_WORK TO BE COMPLETED:_
The listing below should be copied in full, word for word.

*** Opening DATA EXTRACT ***

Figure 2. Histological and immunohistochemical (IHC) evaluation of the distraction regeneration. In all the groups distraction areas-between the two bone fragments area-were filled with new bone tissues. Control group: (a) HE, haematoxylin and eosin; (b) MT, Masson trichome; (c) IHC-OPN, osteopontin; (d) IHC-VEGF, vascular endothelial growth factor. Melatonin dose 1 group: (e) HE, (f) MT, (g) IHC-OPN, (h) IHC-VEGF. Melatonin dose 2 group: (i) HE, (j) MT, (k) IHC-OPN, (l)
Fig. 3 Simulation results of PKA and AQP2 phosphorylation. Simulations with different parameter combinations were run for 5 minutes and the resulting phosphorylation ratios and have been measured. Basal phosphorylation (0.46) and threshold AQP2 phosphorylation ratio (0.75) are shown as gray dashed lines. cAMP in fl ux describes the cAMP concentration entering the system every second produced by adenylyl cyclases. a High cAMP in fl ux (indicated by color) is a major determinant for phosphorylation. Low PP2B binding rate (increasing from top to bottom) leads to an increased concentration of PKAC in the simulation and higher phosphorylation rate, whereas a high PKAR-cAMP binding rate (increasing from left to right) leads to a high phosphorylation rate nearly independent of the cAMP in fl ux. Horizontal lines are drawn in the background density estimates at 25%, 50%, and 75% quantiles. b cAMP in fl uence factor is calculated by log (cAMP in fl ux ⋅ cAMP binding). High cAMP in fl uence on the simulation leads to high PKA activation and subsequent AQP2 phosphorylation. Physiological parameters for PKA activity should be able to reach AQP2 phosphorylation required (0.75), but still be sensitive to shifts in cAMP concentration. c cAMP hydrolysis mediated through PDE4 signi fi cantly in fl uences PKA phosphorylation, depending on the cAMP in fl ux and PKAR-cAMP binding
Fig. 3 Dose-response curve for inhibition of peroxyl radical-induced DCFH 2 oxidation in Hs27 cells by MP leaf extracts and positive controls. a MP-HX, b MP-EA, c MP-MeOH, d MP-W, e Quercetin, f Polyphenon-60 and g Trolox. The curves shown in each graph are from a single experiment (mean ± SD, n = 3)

*** Closing DATA EXTRACT ***

_YOUR SOLUTION:_
Figure 2. Histological and immunohistochemical (IHC) evaluation of the distraction regeneration. In all the groups distraction areas-between the two bone fragments area-were filled with new bone tissues. Control group: (a) HE, haematoxylin and eosin; (b) MT, Masson trichome; (c) IHC-OPN, osteopontin; (d) IHC-VEGF, vascular endothelial growth factor. Melatonin dose 1 group: (e) HE, (f) MT, (g) IHC-OPN, (h) IHC-VEGF. Melatonin dose 2 group: (i) HE, (j) MT, (k) IHC-OPN, (l)
Fig. 3 Simulation results of PKA and AQP2 phosphorylation. Simulations with different parameter combinations were run for 5 minutes and the resulting phosphorylation ratios and have been measured. Basal phosphorylation (0.46) and threshold AQP2 phosphorylation ratio (0.75) are shown as gray dashed lines. cAMP in fl ux describes the cAMP concentration entering the system every second produced by adenylyl cyclases. a High cAMP in fl ux (indicated by color) is a major determinant for phosphorylation. Low PP2B binding rate (increasing from top to bottom) leads to an increased concentration of PKAC in the simulation and higher phosphorylation rate, whereas a high PKAR-cAMP binding rate (increasing from left to right) leads to a high phosphorylation rate nearly independent of the cAMP in fl ux. Horizontal lines are drawn in the background density estimates at 25%, 50%, and 75% quantiles. b cAMP in fl uence factor is calculated by log (cAMP in fl ux ⋅ cAMP binding). High cAMP in fl uence on the simulation leads to high PKA activation and subsequent AQP2 phosphorylation. Physiological parameters for PKA activity should be able to reach AQP2 phosphorylation required (0.75), but still be sensitive to shifts in cAMP concentration. c cAMP hydrolysis mediated through PDE4 signi fi cantly in fl uences PKA phosphorylation, depending on the cAMP in fl ux and PKAR-cAMP binding
Fig. 3 Dose-response curve for inhibition of peroxyl radical-induced DCFH 2 oxidation in Hs27 cells by MP leaf extracts and positive controls. a MP-HX, b MP-EA, c MP-MeOH, d MP-W, e Quercetin, f Polyphenon-60 and g Trolox. The curves shown in each graph are from a single experiment (mean ± SD, n = 3)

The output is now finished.